Até aqui todos os elos se apresentam num nível inconsciente, a partir de Vedana a experiência se torna consciente e o processo todo é simplificado por gostar ou não gostar, querer ou não querer.  Devido ao surgimento de sensações agradáveis surge uma ânsia, uma pulsão de apego, ou ao surgimento de sensações desagradáveis uma pulsão de aversão Trichna, este elo reflete um anseio fundamental em direção à permanência, à estabilidade ou mesmo uma tentativa de ignorar a impermanência. A partir desse ponto nossos hábitos estão estabelecidos e nossas ações se apresentam contaminadas por esses hábitos. O reconhecimento de nós mesmos nesses hábitos adquiridos cria uma identidade que será traduzida em um tipo de relação entre o sujeito e o mundo Upadana. Uma vez que criamos uma falsa sensação de identidade pela repetição dos hábitos, começa a desenvolver um sentimento de “eu” e “meu” e a partir desse elo começamos a montar estratégias lógicas e operacionais para sustentar e justificar as ações de “apego” e “aversão” Bhava. O próximo elo expressa a incessante fixação em manter o equilíbrio de nossa identidade e todas as artificialidades construídas pelos elos antecedentes nas circunstâncias da vida, porém expressa também o pressentimento da aproximação do momento em essa delusão será abalada pela realidade da impermanência e a solidez da identidade será posta em xeque, esse elo é Jeti. O último elo é Jana-Marana, onde o sustentável torna-se insustentável, o fim de um ciclo se aproxima, a “bolha de realidade” estoura e a morte inevitável surge. Fechamos o décimo segundo elo. É o momento da morte.

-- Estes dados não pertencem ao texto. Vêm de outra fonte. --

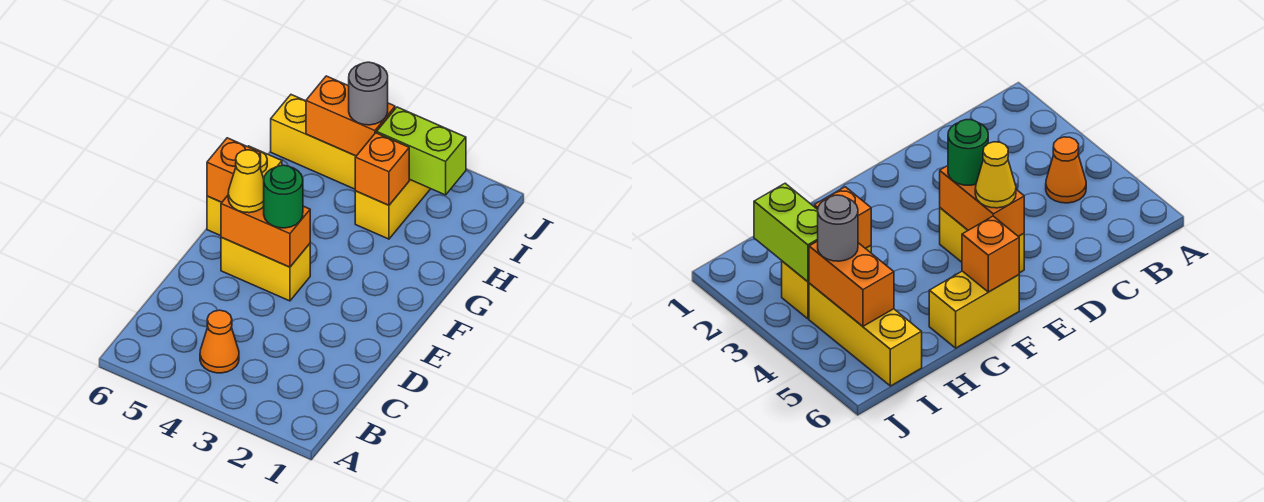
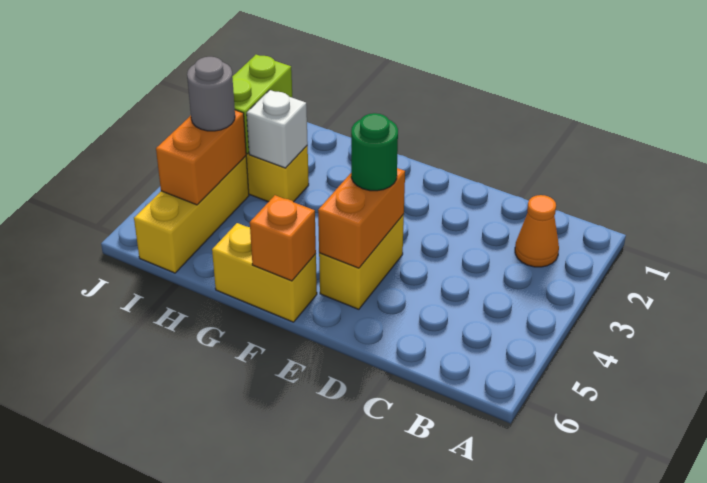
orange cone B4 level 1 -> orange cone B2 level 1
yellow cone E5 level 3 -> none
orange brick H3 level 2 -> white brick H3 level 2

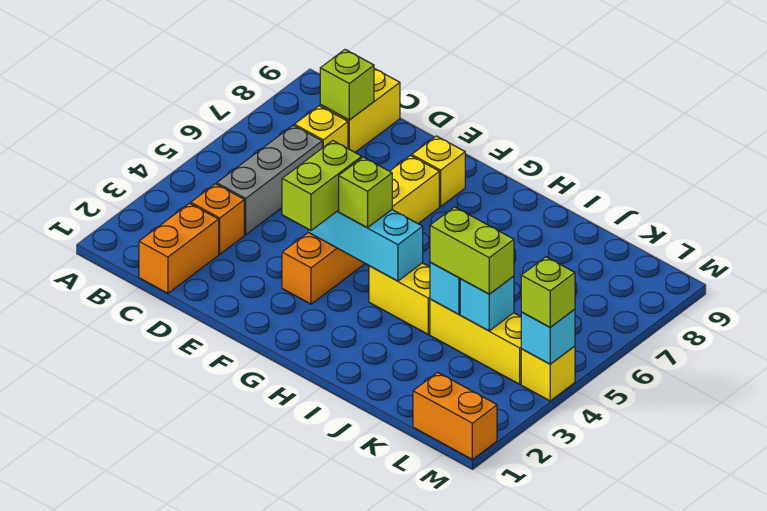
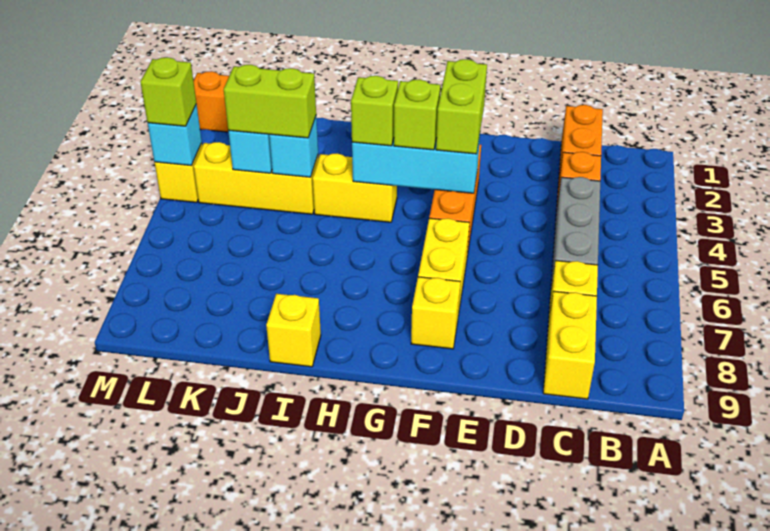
lime brick C8 level 2 -> lime brick H4 level 3
none -> yellow brick I9 level 1

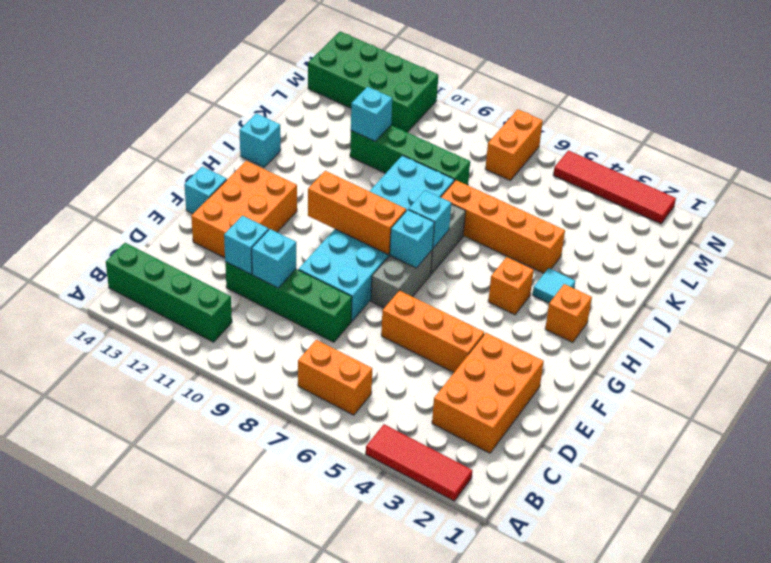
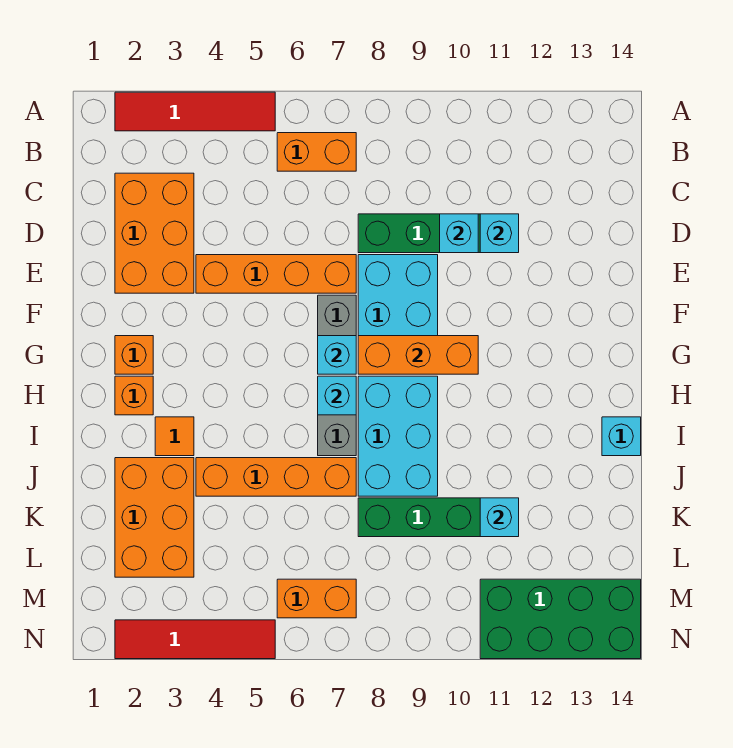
red tile A2:A4 level 1 -> red tile A2:A5 level 1
green brick B11:B14 level 1 -> none
orange brick E4:E6 level 1 -> orange brick E4:E7 level 1
orange brick E12:G13 level 1 -> orange brick J2:L3 level 1
cyan brick F14 level 1 -> none
orange brick H4 level 1 -> orange brick G2 level 1
cyan tile I3 level 1 -> orange tile I3 level 1
orange brick M7:N7 level 1 -> orange brick M6:M7 level 1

Os ensinamentos budistas mostram que até a morte, tão definitiva, também é uma experiência construída, também é vazia de substancialidade. Porém, enquanto não realizamos a vacuidade da morte, ao sustentarmos essa última construção, somos assaltados por tristeza, lamentação, dor, ansiedade e todas essas sensações convergem para uma experiência de sofrimento nesse ciclo kármico.  Contudo, como a impermanência é inevitável, em certo momento tudo irá desabar e o sofrimento cessará por um tempo, sendo a semente kármica preservada assim mesmo, para perpetuar esse movimento cíclico de condicionamentos, que é a causa e origem de Dukkha.

Essa é a Segunda Nobre Verdade; Dukkha Samudaya.   A verdade da origem do sofrimento, a verdade da ignorância em ver e se integrar à impermanência e à vacuidade da existência. Verdades que quando realizadas fazem brotar uma imensa e insuperável compaixão por todos os seres.  Compaixão essa, que nos redime e nos liberta da delusão da separação do todo, e do sofrimento causado por ela. Conhecer a Segunda Nobre Verdade é ver a natureza ilusória da mente. É realizar o nível mais profundo de insight.

 

Texto de Danielle Kreling. Praticante na Daissen Ji. Escola Soto Zen.